Assignment
In this exercise, the entries below include pictures. Repeat exactly the lines from the line with "align-items: flex-start ->" to the line with "html: none ->", including both, but without the pictures.

Given information
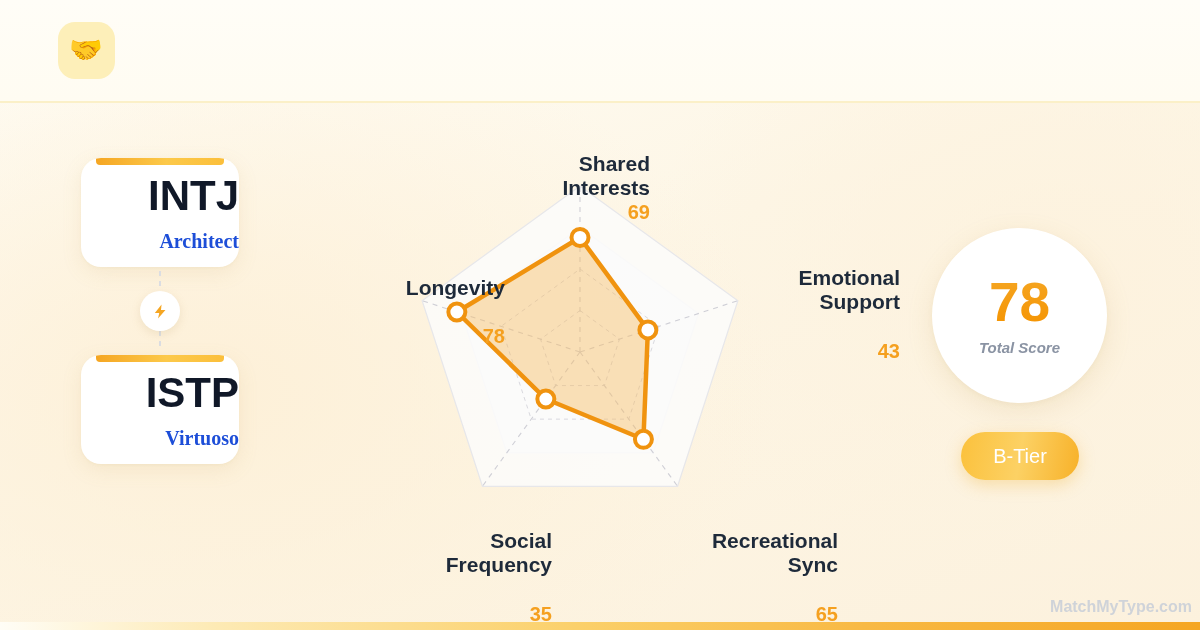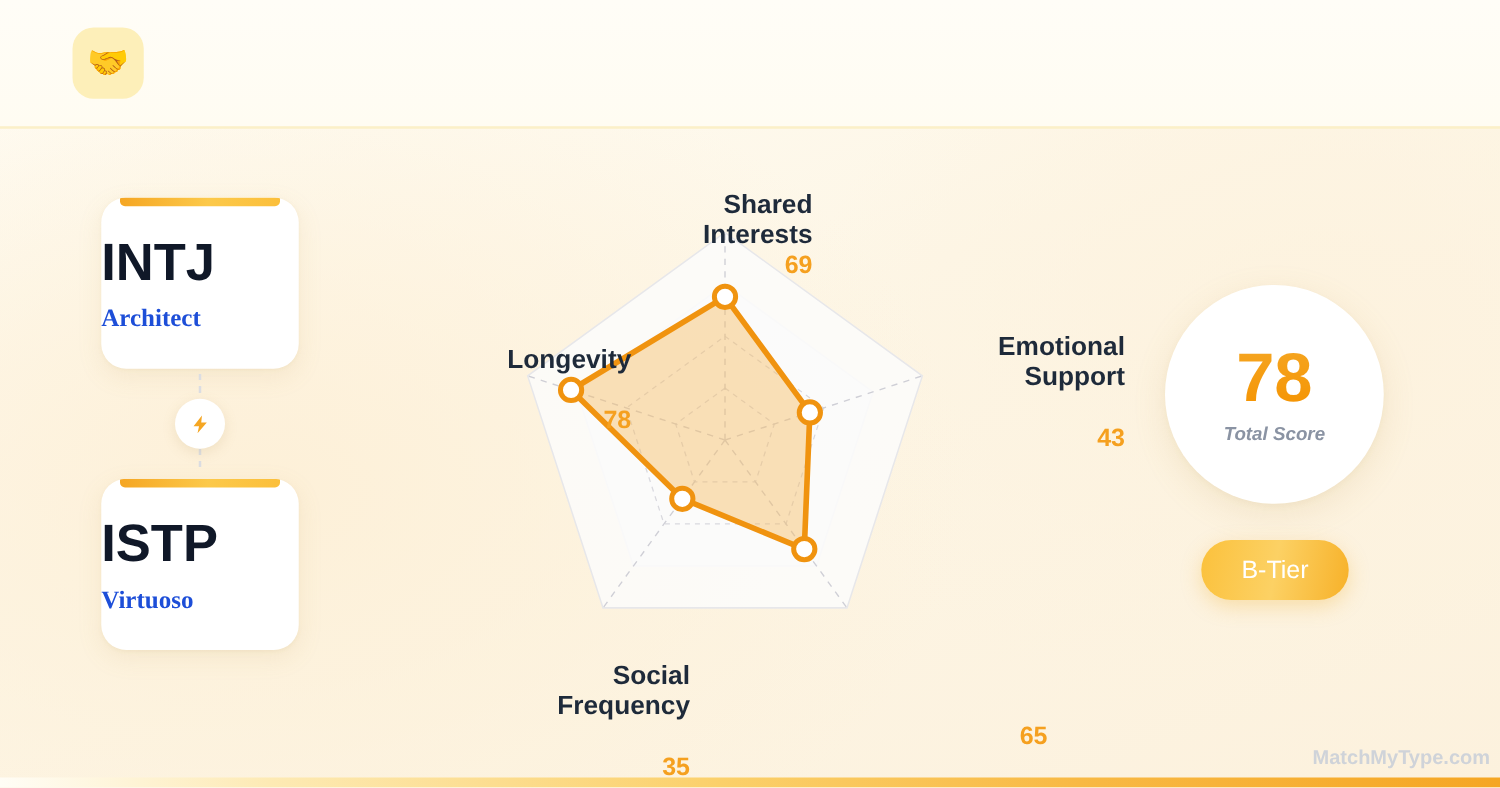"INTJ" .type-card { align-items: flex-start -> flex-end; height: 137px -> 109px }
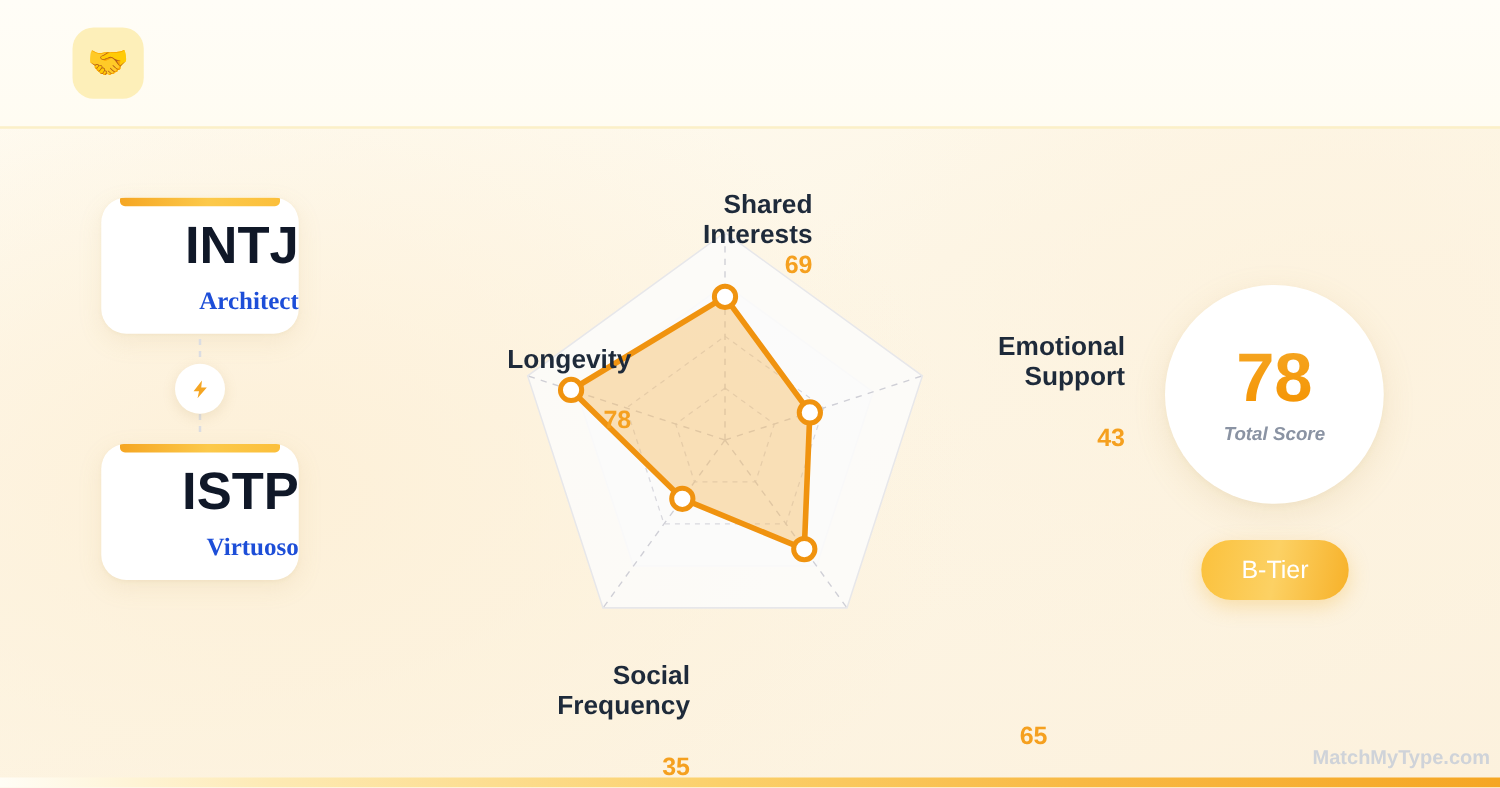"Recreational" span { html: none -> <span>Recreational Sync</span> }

--

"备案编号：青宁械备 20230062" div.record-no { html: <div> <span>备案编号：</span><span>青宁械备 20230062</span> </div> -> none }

* * *

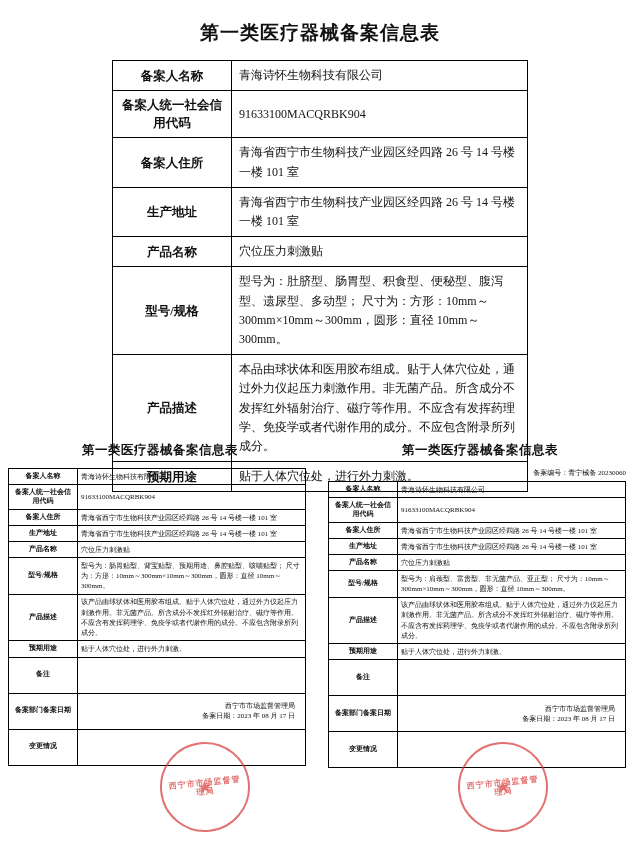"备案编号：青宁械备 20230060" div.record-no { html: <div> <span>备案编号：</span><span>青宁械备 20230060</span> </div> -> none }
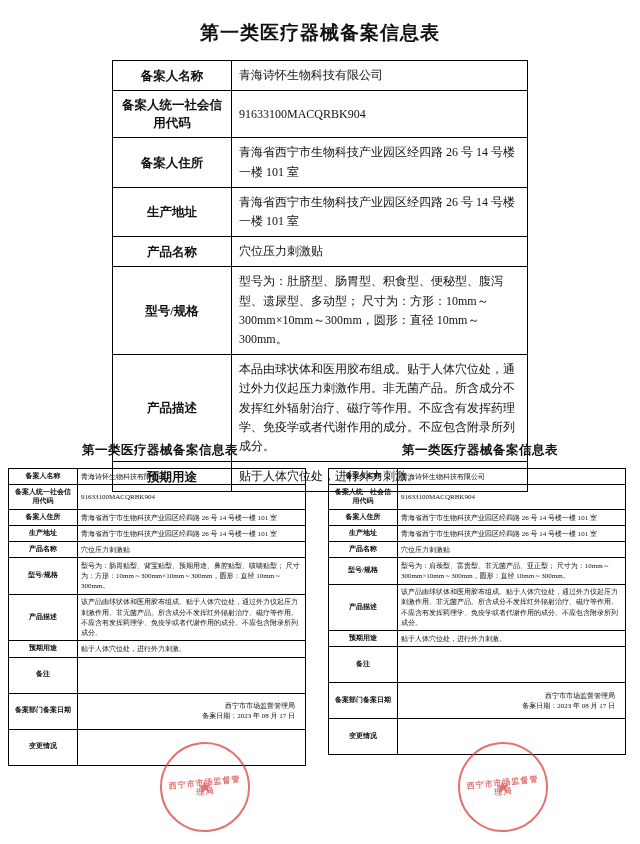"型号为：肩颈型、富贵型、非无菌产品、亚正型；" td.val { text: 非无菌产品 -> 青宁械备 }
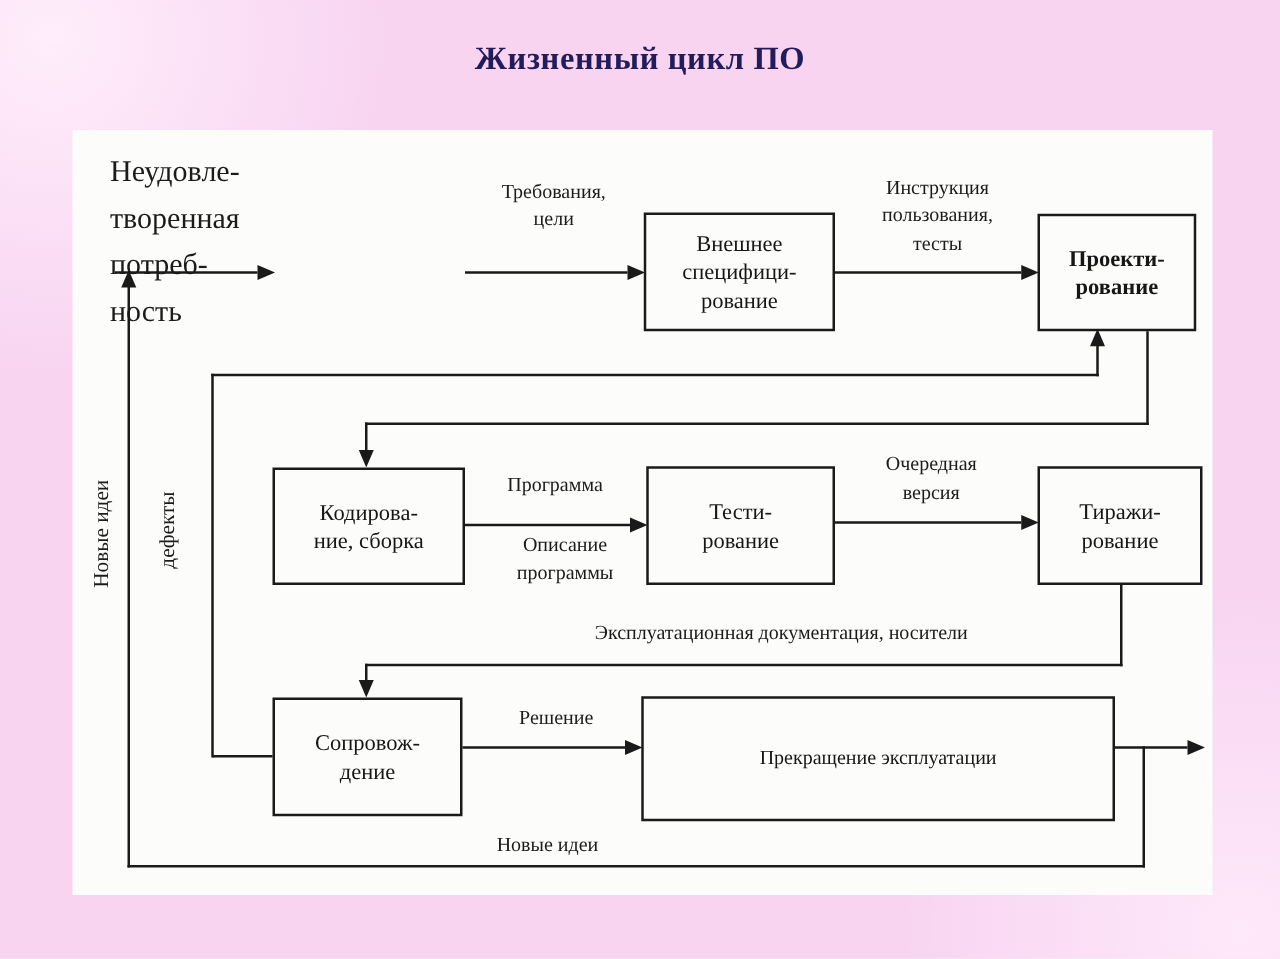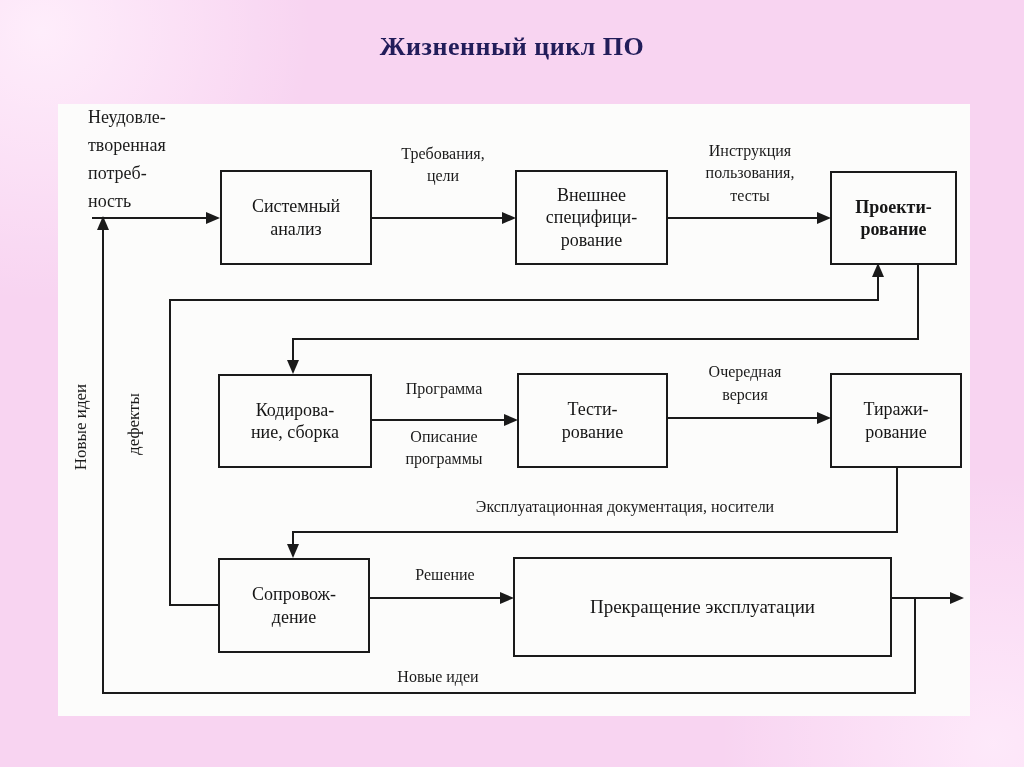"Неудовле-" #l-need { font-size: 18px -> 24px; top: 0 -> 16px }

Written response
"INTJ" .type-card { align-items: flex-start -> flex-end; height: 137px -> 109px }
"Recreational" span { html: none -> <span>Recreational Sync</span> }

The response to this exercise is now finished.